John Thompson came as a shadow. He arrived quietly on the scene and gradually became visible to all in college sports. In his memoir, Thompson talks about more than basketball but about life itself. He is transparent about his personal feelings, decision-making, politics, racism, poverty, and economics. Yet, Thompson teaches us how we can beat the odds when all of those things are stacked against us. You have to be courageous even when the world may think you have a chip on your shoulders when you only want what's fair not favor.
Thompson makes no apologies in this memoir. He owns his mistakes. He doesn't sugarcoat anything. He tells it like it is whether you believe him, whether you like what he has to say or whether you accept what he has to say or not. A lot of what we thought we knew about Thompson was what the media told us. It was refreshing to read what actually happened and what Thompson's thought process was with each situation, especially since Thompson had always been a private man even until his demise. To know his business, he would have to invite you there and once he did, you had better keep quiet about it. For instance, when Thompson met with notorious drug kingpin, Rayful Edmond, he did not threaten him the way the media led people to believe. Also, when Thompson met with Nike owner, Phil Knight, he didn't blow him off and think he was crazy like some other college coaches did. He actually helped Knight before Air Jordan elevated the Nike corporation. The two mavericks would become lifelong friends. Also, Thompson's meeting with Ann Iverson, mother to Basketball Hall of Famer, Allen Iverson was not as pleasant of a meeting starting off, but it did end well and thankfully so or else we wouldn't have heard of Allen "A.I." "The Answer" Iverson.
I appreciated the backstories of Patrick Ewing and how he dealt with racism at many different Ivy League colleges that happened to be Catholic univerisities.
None of the schools are mentioned by name, but for Thompson it didn't discourage his faith in Catholicism. In fact, he'd insisted a statue of Mother Theresa be placed in one of Georgetown's corridors.
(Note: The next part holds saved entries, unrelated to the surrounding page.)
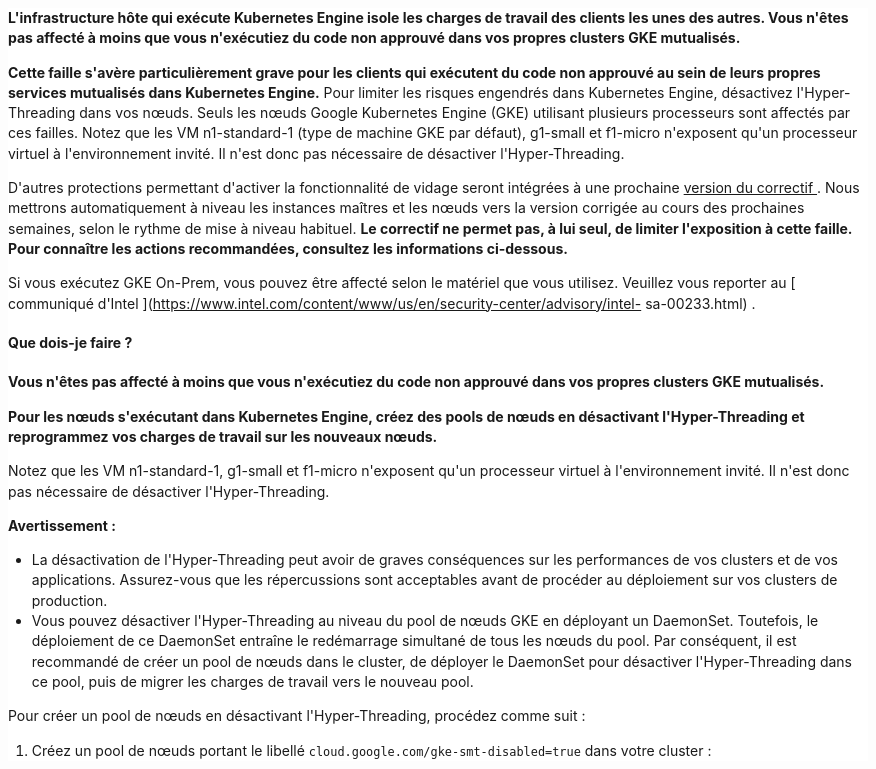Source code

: **L'infrastructure hôte qui exécute Kubernetes Engine isole les charges de
travail des clients les unes des autres. Vous n'êtes pas affecté à moins que
vous n'exécutiez du code non approuvé dans vos propres clusters GKE
mutualisés.**

**Cette faille s'avère particulièrement grave pour les clients qui exécutent
du code non approuvé au sein de leurs propres services mutualisés dans
Kubernetes Engine.** Pour limiter les risques engendrés dans Kubernetes
Engine, désactivez l'Hyper-Threading dans vos nœuds. Seuls les nœuds Google
Kubernetes Engine (GKE) utilisant plusieurs processeurs sont affectés par ces
failles. Notez que les VM n1-standard-1 (type de machine GKE par défaut),
g1-small et f1-micro n'exposent qu'un processeur virtuel à l'environnement
invité. Il n'est donc pas nécessaire de désactiver l'Hyper-Threading.

D'autres protections permettant d'activer la fonctionnalité de vidage seront
intégrées à une prochaine [ version du correctif
](https://cloud.google.com/kubernetes-engine/release-notes?hl=fr) . Nous
mettrons automatiquement à niveau les instances maîtres et les nœuds vers la
version corrigée au cours des prochaines semaines, selon le rythme de mise à
niveau habituel. **Le correctif ne permet pas, à lui seul, de limiter
l'exposition à cette faille. Pour connaître les actions recommandées,
consultez les informations ci-dessous.**

Si vous exécutez GKE On-Prem, vous pouvez être affecté selon le matériel que
vous utilisez. Veuillez vous reporter au [ communiqué d'Intel
](https://www.intel.com/content/www/us/en/security-center/advisory/intel-
sa-00233.html) .

####  Que dois-je faire ?

**Vous n'êtes pas affecté à moins que vous n'exécutiez du code non approuvé
dans vos propres clusters GKE mutualisés.**

**Pour les nœuds s'exécutant dans Kubernetes Engine, créez des pools de nœuds
en désactivant l'Hyper-Threading et reprogrammez vos charges de travail sur
les nouveaux nœuds.**

Notez que les VM n1-standard-1, g1-small et f1-micro n'exposent qu'un
processeur virtuel à l'environnement invité. Il n'est donc pas nécessaire de
désactiver l'Hyper-Threading.

**Avertissement :**

  * La désactivation de l'Hyper-Threading peut avoir de graves conséquences sur les performances de vos clusters et de vos applications. Assurez-vous que les répercussions sont acceptables avant de procéder au déploiement sur vos clusters de production. 
  * Vous pouvez désactiver l'Hyper-Threading au niveau du pool de nœuds GKE en déployant un DaemonSet. Toutefois, le déploiement de ce DaemonSet entraîne le redémarrage simultané de tous les nœuds du pool. Par conséquent, il est recommandé de créer un pool de nœuds dans le cluster, de déployer le DaemonSet pour désactiver l'Hyper-Threading dans ce pool, puis de migrer les charges de travail vers le nouveau pool. 

Pour créer un pool de nœuds en désactivant l'Hyper-Threading, procédez comme
suit :

  1. Créez un pool de nœuds portant le libellé ` cloud.google.com/gke-smt-disabled=true ` dans votre cluster : 
    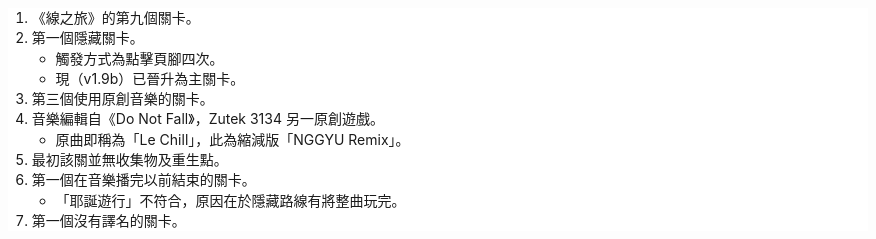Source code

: 1. 《線之旅》的第九個關卡。
2. 第一個隱藏關卡。
   - 觸發方式為點擊頁腳四次。
   - 現（v1.9b）已晉升為主關卡。
3. 第三個使用原創音樂的關卡。
4. 音樂編輯自《Do Not Fall》，Zutek 3134 另一原創遊戲。
   - 原曲即稱為「Le Chill」，此為縮減版「NGGYU Remix」。
5. 最初該關並無收集物及重生點。
6. 第一個在音樂播完以前結束的關卡。
   - 「耶誕遊行」不符合，原因在於隱藏路線有將整曲玩完。
7. 第一個沒有譯名的關卡。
The backstories about local DC basketball legends are mentioned in Thompson's memoir as well. For me, being a kid who grew up in the 80s, I found the information to be a good lesson in our DC sports history. Although many didn't make it to the NBA, some did, even if their careers were short-lived. I found myself rooting for the guys who came from poorer neighborhoods, like Michael Graham, who could've been a great NBA player, but he missed several opportunities to prove himself in basketball. Later in life, Graham would find better fortune even though he'd lost it earlier on.
Patrick Ewing, Alonzo Mourning, Mutumbo, and Allen Iverson would all have great successful careers in the NBA and become HOFers thanks to Thompson's tutlege and coaching. A few other Georgetown legends like Michael Jackson (not the singer), did other things in sports. Jackson would end up being responsible for NBA TV analysts Shaquille O'Neal and Kenny Smith gracing the same platform on TNT's network. Jackson is still working behind the scenes today.
Thompson was a stoic and confident man. At times, he admits that he was controlling and domineering, and that not every player succeeded under him nor did they always like him personally nor his style of coaching. My understanding of Thompson from reading this memoir is that he was really no different from any other Coach who used to be an athlete. Some coaches do have a bit of an ego and cockiness. It's the nature of sports to a certain degree. You need to have some confidence and a little bit of intimidation about yourself for opponents, even as a Coach. Thompson, in the beginning was strategic in that way when it came to his competitivenesss. On and off the basketball court, he was smart, brilliant, and practical. He understood that coaching was a juggling act. He still needed to be able to reach the heart of his players. Although his stature could be intimidating, his heart was as tender as the towel he carried across his shoulder during games. It was a towel that represented his beloved mother and her hard work to get him to be the man he would eventually become.
It is true that Thompson wanted to "win ball games and not save every black kid out there," he states. Often times, the responsibility of mentoring young black men fell into his lap whether he wanted it to or not. Many players, years later, thanked him for helping them become better men.
Although Thompson lost more big games than he'd ever won, he learned many lessons along the way. He learned to play the game of politics in an ever-changing sport. He learned when to be quiet and when to speak up for the rights of players and coaches. Thompson proved to be one of the biggest champions in college sports because he changed many young lives for the better. He helped build brands and peoples' characters. Thompson made many sacrifices, made many mistakes, and he had many victories as well. He may have come to us as a shadow, but he left his mark in the history of Washington, DC forever!